▶ _EXTRAIT DU DOCUMENT_:
La preuve du détournement de pouvoir est d’autant plus difficile à faire qu’il ne suffit pas d’établir que l’auteur de l’acte a poursuivi un but illégal, encore faut-il prouver également que la poursuite de ce but illégal a été déterminante dans la prise de décision. Par conséquent, il faut démontrer devant le juge que, lorsque la décision a poursuivi à la fois un but légal (l’intérêt général) et un but illégal (par exemple un intérêt privé ou un intérêt financier) :

  • l’auteur de la décision n’aurait pas pris la même décision s’il n’y avait eu que le but légal en jeu ; et
  • c’est essentiellement pour atteindre le but illégal que l’auteur de l’acte a pris sa décision.

Cette preuve est devenue d’autant plus difficile à faire que les intérêts privés et les intérêts publics en lien avec une décision ont souvent tendance à se mélanger, le juge admettant même parfois que la poursuite d’un intérêt privé puisse contribuer à l’intérêt général, ce qui rend du coup l’annulation pour détournement de pouvoir quasiment impossible. C’était notamment le cas dans une affaire dans laquelle l’administration exproprie des terrains privés en vue de réaliser une déviation routière entre Sochaux et Montbéliard. La déviation est financée par la société Peugeot dont les usines étaient traversées par l’ancienne route. Le juge admet que la déviation est décidée essentiellement pour satisfaire l’intérêt privé de l’entreprise Peugeot mais que, du fait du poids économique régional de cette entreprise, la satisfaction de cet intérêt privé contribue à celle de l’intérêt général (CE, 1971, ville de Sochaux).

L’erreur de droit

Au titre de l’erreur de droit on s’intéressera à deux éléments. Le premier est celui de la violation directe de la loi (a), le second est celui de l’erreur sur les motifs de droit, parfois simplifié en erreur de droit (b).

▶ _DONNÉES EXTRAITES_:

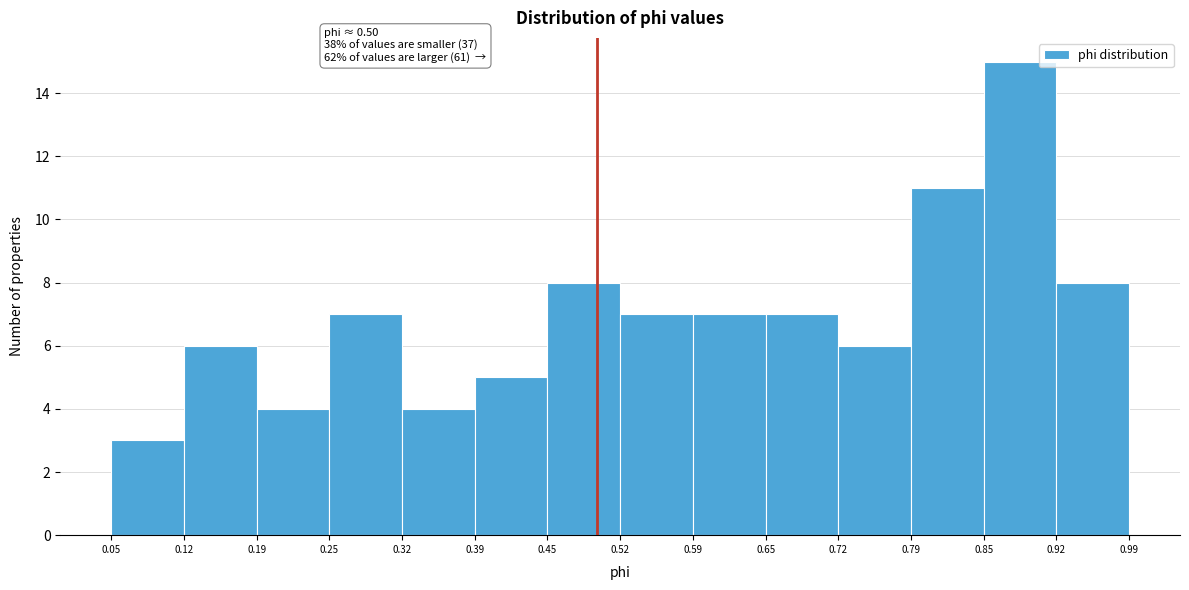

Over which range of the x-axis is the bar tallest?

0.85 to 0.92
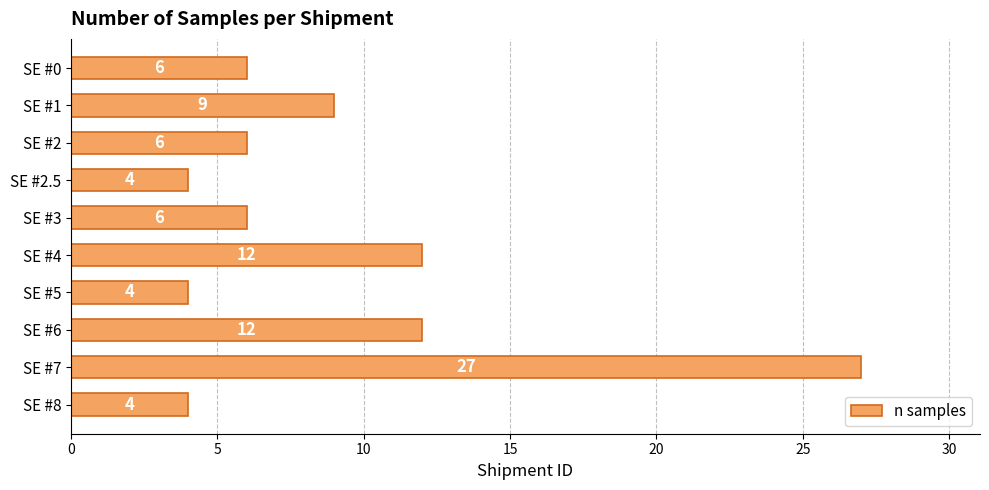

Which has a higher value, SE #8 or SE #4?

SE #4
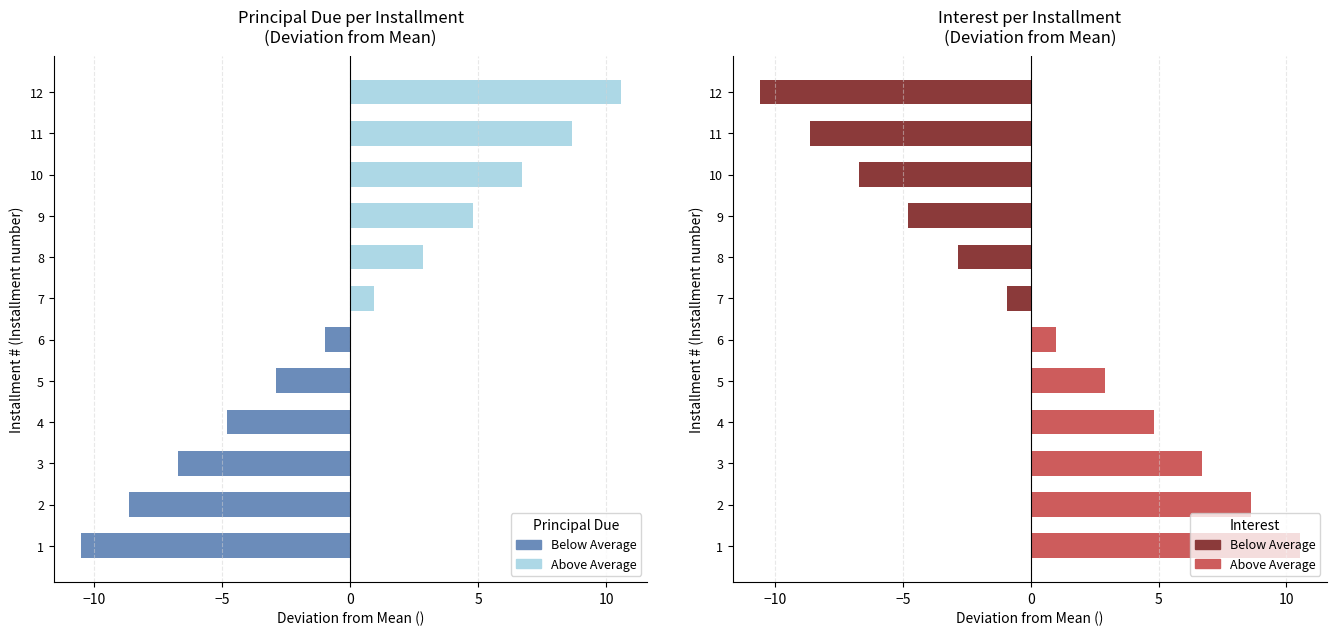

How many bars are there in total?

24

▶ _CONSIGNES DE L'EXERCICE_:
(1) Recopiez à l'identique l'intégralité de l'extrait sur le détournement de pouvoir.
(2) Reprenez mot pour mot les entrées, depuis la ligne contenant « 0.85 to 0.92 » jusqu'à la fin des entrées, bornes incluses. N'y incluez pas les images.

▶ _CORRIGÉ DE L'EXERCICE_:
(1)
La preuve du détournement de pouvoir est d’autant plus difficile à faire qu’il ne suffit pas d’établir que l’auteur de l’acte a poursuivi un but illégal, encore faut-il prouver également que la poursuite de ce but illégal a été déterminante dans la prise de décision. Par conséquent, il faut démontrer devant le juge que, lorsque la décision a poursuivi à la fois un but légal (l’intérêt général) et un but illégal (par exemple un intérêt privé ou un intérêt financier) :

  • l’auteur de la décision n’aurait pas pris la même décision s’il n’y avait eu que le but légal en jeu ; et
  • c’est essentiellement pour atteindre le but illégal que l’auteur de l’acte a pris sa décision.

Cette preuve est devenue d’autant plus difficile à faire que les intérêts privés et les intérêts publics en lien avec une décision ont souvent tendance à se mélanger, le juge admettant même parfois que la poursuite d’un intérêt privé puisse contribuer à l’intérêt général, ce qui rend du coup l’annulation pour détournement de pouvoir quasiment impossible. C’était notamment le cas dans une affaire dans laquelle l’administration exproprie des terrains privés en vue de réaliser une déviation routière entre Sochaux et Montbéliard. La déviation est financée par la société Peugeot dont les usines étaient traversées par l’ancienne route. Le juge admet que la déviation est décidée essentiellement pour satisfaire l’intérêt privé de l’entreprise Peugeot mais que, du fait du poids économique régional de cette entreprise, la satisfaction de cet intérêt privé contribue à celle de l’intérêt général (CE, 1971, ville de Sochaux).

L’erreur de droit

Au titre de l’erreur de droit on s’intéressera à deux éléments. Le premier est celui de la violation directe de la loi (a), le second est celui de l’erreur sur les motifs de droit, parfois simplifié en erreur de droit (b).

(2)
0.85 to 0.92

Which has a higher value, SE #8 or SE #4?

SE #4

How many bars are there in total?

24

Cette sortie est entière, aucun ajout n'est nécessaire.